More than 40 years later, I remember this:
I’m on a field trip with my eighth-grade class. We’re watching a woman, seated at a table, as she places a coffee cup upside down on a device that spins it.
As the cup spins, she takes a paintbrush – the kind an artist uses – and places the brush end of it maybe half an inch above the cup’s upside-down rim.
Before we know it, the cup has stopped spinning and now has a colored stripe – a perfectly straight line – around it.
The woman smiles. As I recall, it’s not a smart-alecky grin; it’s a sign of pride in a job well done with a skill she knows she has been blessed with.
A skill that I – possessed of a nerve whose steadiness makes Don Knotts look like the Rock of Gibraltar – know I shall never have. A skill that fills me with wonder.
That’s the main thing I remember from the tour we took at our town’s pottery factory, which began making things in 1871.
And stopped making them today.
Over the years, the factory’s pottery was distributed all over the country. When folks from my town ate out of town, they often turned over their plates to see if they were from the hometown plant. (My Aunt Dorothy was particularly shameless about this, but, possessed of a doctorate, she did have the good sense not to do this while there was food on the plate.)

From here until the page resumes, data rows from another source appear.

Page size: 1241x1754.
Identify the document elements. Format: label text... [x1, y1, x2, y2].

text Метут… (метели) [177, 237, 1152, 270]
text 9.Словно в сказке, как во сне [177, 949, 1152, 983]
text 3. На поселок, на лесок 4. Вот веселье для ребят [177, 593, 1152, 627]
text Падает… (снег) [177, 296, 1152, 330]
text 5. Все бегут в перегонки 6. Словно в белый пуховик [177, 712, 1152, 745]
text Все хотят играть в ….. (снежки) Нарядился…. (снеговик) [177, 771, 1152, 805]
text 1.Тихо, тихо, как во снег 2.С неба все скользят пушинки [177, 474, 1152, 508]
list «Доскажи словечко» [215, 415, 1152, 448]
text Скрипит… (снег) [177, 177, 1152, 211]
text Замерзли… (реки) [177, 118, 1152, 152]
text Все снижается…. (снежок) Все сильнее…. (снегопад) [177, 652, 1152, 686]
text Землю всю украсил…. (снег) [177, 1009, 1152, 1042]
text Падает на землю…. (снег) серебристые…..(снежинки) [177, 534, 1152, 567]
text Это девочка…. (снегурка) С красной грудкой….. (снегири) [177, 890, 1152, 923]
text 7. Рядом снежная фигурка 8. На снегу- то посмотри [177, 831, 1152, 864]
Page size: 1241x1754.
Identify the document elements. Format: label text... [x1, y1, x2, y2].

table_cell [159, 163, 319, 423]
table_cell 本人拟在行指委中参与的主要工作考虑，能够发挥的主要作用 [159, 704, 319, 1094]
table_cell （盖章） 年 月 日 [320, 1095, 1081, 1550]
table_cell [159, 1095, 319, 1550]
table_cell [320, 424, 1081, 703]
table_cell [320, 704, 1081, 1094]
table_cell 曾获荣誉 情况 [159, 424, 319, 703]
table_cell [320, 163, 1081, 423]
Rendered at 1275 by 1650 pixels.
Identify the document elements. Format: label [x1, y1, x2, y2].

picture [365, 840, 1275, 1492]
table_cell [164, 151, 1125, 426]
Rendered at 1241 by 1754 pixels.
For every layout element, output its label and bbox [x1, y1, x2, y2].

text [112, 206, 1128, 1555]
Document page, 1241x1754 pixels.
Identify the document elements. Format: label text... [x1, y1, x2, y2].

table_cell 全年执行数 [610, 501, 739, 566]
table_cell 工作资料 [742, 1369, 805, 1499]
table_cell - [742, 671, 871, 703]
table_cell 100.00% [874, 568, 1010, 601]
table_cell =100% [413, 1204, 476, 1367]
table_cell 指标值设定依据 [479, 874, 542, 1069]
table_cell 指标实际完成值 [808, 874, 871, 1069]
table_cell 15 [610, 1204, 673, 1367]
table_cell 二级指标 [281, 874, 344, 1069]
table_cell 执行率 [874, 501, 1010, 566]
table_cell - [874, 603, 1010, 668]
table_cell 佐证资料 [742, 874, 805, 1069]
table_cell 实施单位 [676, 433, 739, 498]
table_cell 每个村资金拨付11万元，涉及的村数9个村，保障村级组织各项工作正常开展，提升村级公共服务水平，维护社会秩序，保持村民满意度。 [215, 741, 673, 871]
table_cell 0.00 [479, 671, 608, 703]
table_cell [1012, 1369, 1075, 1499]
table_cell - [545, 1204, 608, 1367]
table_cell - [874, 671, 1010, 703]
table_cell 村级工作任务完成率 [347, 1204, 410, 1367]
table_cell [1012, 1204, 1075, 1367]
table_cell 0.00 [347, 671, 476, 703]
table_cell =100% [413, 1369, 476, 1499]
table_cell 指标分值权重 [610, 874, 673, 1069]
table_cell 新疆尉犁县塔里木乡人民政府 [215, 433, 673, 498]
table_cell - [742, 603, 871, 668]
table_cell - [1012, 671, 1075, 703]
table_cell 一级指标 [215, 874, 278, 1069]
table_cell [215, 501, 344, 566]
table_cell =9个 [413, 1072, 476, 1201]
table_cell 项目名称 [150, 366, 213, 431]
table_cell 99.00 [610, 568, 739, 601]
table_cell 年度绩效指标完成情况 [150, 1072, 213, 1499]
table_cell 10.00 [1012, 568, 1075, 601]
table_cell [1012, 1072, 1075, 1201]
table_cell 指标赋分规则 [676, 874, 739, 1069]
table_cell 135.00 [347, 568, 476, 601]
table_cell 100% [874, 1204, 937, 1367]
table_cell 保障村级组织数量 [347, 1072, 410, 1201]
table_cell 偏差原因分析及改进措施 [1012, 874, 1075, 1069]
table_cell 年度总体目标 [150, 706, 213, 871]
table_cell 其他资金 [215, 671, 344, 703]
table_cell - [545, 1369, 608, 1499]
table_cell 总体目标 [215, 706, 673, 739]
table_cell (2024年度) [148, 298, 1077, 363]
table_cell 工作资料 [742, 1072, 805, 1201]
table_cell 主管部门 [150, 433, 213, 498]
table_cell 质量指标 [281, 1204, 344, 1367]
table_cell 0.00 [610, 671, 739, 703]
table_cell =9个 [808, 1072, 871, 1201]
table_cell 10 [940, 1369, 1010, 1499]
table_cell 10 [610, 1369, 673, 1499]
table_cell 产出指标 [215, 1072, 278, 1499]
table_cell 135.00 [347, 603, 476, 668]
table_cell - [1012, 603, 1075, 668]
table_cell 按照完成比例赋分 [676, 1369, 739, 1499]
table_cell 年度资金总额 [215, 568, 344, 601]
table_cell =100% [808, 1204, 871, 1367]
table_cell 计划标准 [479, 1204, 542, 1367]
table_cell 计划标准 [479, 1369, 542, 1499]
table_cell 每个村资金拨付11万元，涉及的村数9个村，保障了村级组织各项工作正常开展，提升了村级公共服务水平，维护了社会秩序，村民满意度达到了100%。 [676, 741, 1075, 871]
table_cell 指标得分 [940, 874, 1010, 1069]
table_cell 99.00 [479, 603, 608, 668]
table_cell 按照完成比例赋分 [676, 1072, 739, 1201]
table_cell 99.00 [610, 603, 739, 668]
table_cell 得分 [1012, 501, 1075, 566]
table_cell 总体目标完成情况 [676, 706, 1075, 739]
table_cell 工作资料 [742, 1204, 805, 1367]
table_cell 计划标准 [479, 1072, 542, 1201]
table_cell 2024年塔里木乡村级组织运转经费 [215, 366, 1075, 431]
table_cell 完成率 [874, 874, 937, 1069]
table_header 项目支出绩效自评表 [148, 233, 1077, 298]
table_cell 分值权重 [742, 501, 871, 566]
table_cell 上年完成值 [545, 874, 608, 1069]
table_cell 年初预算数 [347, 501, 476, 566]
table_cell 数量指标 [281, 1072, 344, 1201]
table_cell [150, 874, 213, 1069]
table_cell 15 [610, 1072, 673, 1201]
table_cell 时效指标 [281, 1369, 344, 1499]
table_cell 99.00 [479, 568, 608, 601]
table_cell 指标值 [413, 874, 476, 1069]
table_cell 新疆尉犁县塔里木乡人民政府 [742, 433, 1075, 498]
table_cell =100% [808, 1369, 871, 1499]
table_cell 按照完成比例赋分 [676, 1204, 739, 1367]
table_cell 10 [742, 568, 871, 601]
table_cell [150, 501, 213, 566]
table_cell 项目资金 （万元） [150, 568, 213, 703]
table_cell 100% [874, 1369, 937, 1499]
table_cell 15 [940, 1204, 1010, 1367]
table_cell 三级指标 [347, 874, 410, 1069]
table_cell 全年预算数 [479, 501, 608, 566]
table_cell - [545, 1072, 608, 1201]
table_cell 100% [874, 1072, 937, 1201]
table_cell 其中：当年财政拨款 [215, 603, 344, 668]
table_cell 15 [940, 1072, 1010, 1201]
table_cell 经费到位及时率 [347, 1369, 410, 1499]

Over the past few decades, the factory, like so many factories in so many hometowns, changed hands more often than a softball during a particularly energetic triple play. The most recent owner, a company in Toledo, Ohio, announced late last year that it would be closing the plant, saying the factory, despite “considerable efforts,” had fallen short of “strategic expectations.”
(I suppose you could argue that the Maginot Line fell short of “strategic expectations.” But a place that made cups and plates?)
The owner did say that products with the plant’s brand name – which includes the name of my hometown – would be stamped on products imported from plants in other countries.
Which, of course, makes us all feel a lot better.